## Check your understanding
**A)** Which source file does the kernel patch excerpt modify?
**B)** Continue the kernel patch excerpt on posted-interrupt locking, starting after its last line.

## Excerpt

Currently, &rq->__lock is not held in "path sched_in".
However, if in future "path sched_in" takes &p->pi_lock or &rq->__lock,
lockdep is able to detect and warn in that case.

Signed-off-by: Yan Zhao <yan.y.zhao@intel.com>
[sean: path sched_out and path irq does not race, path sched_in does not
take &rq->__lock]
Signed-off-by: Sean Christopherson <seanjc@google.com>
---
v2:
switch from rcu to two raw_spin_locks. as rcu may not let the irq
handler see list removal timely. (sean)

v1:
https://lore.kernel.org/all/20230310155955.29652-1-yan.y.zhao@intel.com/
---
 arch/x86/kvm/vmx/posted_intr.c | 32 ++++++++++++++++++++------------
 1 file changed, 20 insertions(+), 12 deletions(-)


base-commit: 89400df96a7570b651404bbc3b7afe627c52a192

diff --git a/arch/x86/kvm/vmx/posted_intr.c b/arch/x86/kvm/vmx/posted_intr.c
index 94c38bea60e7..92bbbfd161a0 100644
--- a/arch/x86/kvm/vmx/posted_intr.c
+++ b/arch/x86/kvm/vmx/posted_intr.c
@@ -23,13 +23,20 @@
  */
 static DEFINE_PER_CPU(struct list_head, wakeup_vcpus_on_cpu);
 /*
- * Protect the per-CPU list with a per-CPU spinlock to handle task migration.
+ * Protect the per-CPU list with two per-CPU spinlocks to handle task migration.
+ * IRQs must be disabled when taking the two locks, otherwise deadlock will
+ * occur if a wakeup IRQ arrives and attempts to acquire the locks.
+ * ->sched_out() path before a vCPU blocking takes the "out lock", which will not
+ * be taken in the wakeup IRQ handler that running at the same pCPU as the
+ * ->sched_out() path.

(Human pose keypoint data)
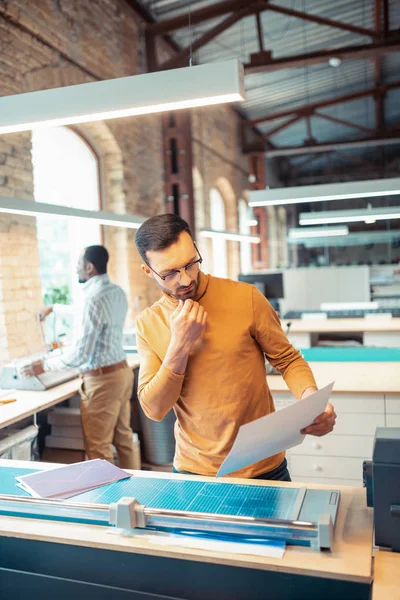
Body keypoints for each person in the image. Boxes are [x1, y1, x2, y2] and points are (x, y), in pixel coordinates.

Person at [134, 214, 336, 480]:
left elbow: (287, 359)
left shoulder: (246, 297)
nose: (185, 280)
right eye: (170, 273)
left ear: (195, 248)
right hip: (194, 472)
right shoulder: (148, 323)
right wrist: (179, 346)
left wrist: (311, 399)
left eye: (191, 264)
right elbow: (154, 409)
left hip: (264, 467)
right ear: (148, 271)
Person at [22, 245, 135, 469]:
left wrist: (44, 366)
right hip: (122, 373)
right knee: (124, 439)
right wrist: (54, 308)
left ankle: (106, 502)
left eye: (78, 265)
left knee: (98, 446)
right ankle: (139, 492)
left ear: (89, 267)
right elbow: (82, 312)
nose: (75, 270)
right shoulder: (116, 292)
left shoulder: (91, 299)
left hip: (102, 381)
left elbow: (81, 354)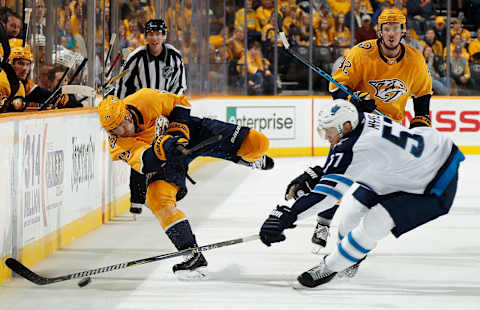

## Answers to the exercises
**A)** arch/x86/kvm/vmx/posted_intr.c

**B)**
  * When a blocking vCPU is awakened _and_ migrated to a different pCPU, the
  * ->sched_in() path will need to take the vCPU off the list of the _previous_
- * CPU.  IRQs must be disabled when taking this lock, otherwise deadlock will
- * occur if a wakeup IRQ arrives and attempts to acquire the lock.
+ * CPU. It takes both "in lock" and "out lock" to take care of list racing of the
+ * _previous_ CPU.
  */
-static DEFINE_PER_CPU(raw_spinlock_t, wakeup_vcpus_on_cpu_lock);
+static DEFINE_PER_CPU(raw_spinlock_t, wakeup_vcpus_on_cpu_lock_in);
+static DEFINE_PER_CPU(raw_spinlock_t, wakeup_vcpus_on_cpu_lock_out);
+
 
 static inline struct pi_desc *vcpu_to_pi_desc(struct kvm_vcpu *vcpu)
 {
@@ -57,7 +64,6 @@ void vmx_vcpu_pi_load(struct kvm_vcpu *vcpu, int cpu)
 	struct pi_desc old, new;
 	unsigned long flags;
 	unsigned int dest;
-
 	/*
 	 * To simplify hot-plug and dynamic toggling of APICv, keep PI.NDST and
 	 * PI.SN up-to-date even if there is no assigned device or if APICv is
@@ -89,9 +95,11 @@ void vmx_vcpu_pi_load(struct kvm_vcpu *vcpu, int cpu)
 	 * current pCPU if the task was migrated.
 	 */
 	if (pi_desc->nv == POSTED_INTR_WAKEUP_VECTOR) {
-		raw_spin_lock(&per_cpu(wakeup_vcpus_on_cpu_lock, vcpu->cpu));
+		raw_spin_lock(&per_cpu(wakeup_vcpus_on_cpu_lock_in, vcpu->cpu));
+		raw_spin_lock(&per_cpu(wakeup_vcpus_on_cpu_lock_out, vcpu->cpu));
 		list_del(&vmx->pi_wakeup_list);
-		raw_spin_unlock(&per_cpu(wakeup_vcpus_on_cpu_lock, vcpu->cpu));
+		raw_spin_unlock(&per_cpu(wakeup_vcpus_on_cpu_lock_out, vcpu->cpu));
+		raw_spin_unlock(&per_cpu(wakeup_vcpus_on_cpu_lock_in, vcpu->cpu));
 	}
 
 	dest = cpu_physical_id(cpu);
@@ -152,10 +160,10 @@ static void pi_enable_wakeup_handler(struct kvm_vcpu *vcpu)
 
 	local_irq_save(flags);
 
-	raw_spin_lock(&per_cpu(wakeup_vcpus_on_cpu_lock, vcpu->cpu));
+	raw_spin_lock(&per_cpu(wakeup_vcpus_on_cpu_lock_out, vcpu->cpu));
 	list_add_tail(&vmx->pi_wakeup_list,
 		      &per_cpu(wakeup_vcpus_on_cpu, vcpu->cpu));
-	raw_spin_unlock(&per_cpu(wakeup_vcpus_on_cpu_lock, vcpu->cpu));
+	raw_spin_unlock(&per_cpu(wakeup_vcpus_on_cpu_lock_out, vcpu->cpu));
 
 	WARN(pi_desc->sn, "PI descriptor SN field set before blocking");
 
@@ -219,12 +227,11 @@ void pi_wakeup_handler(void)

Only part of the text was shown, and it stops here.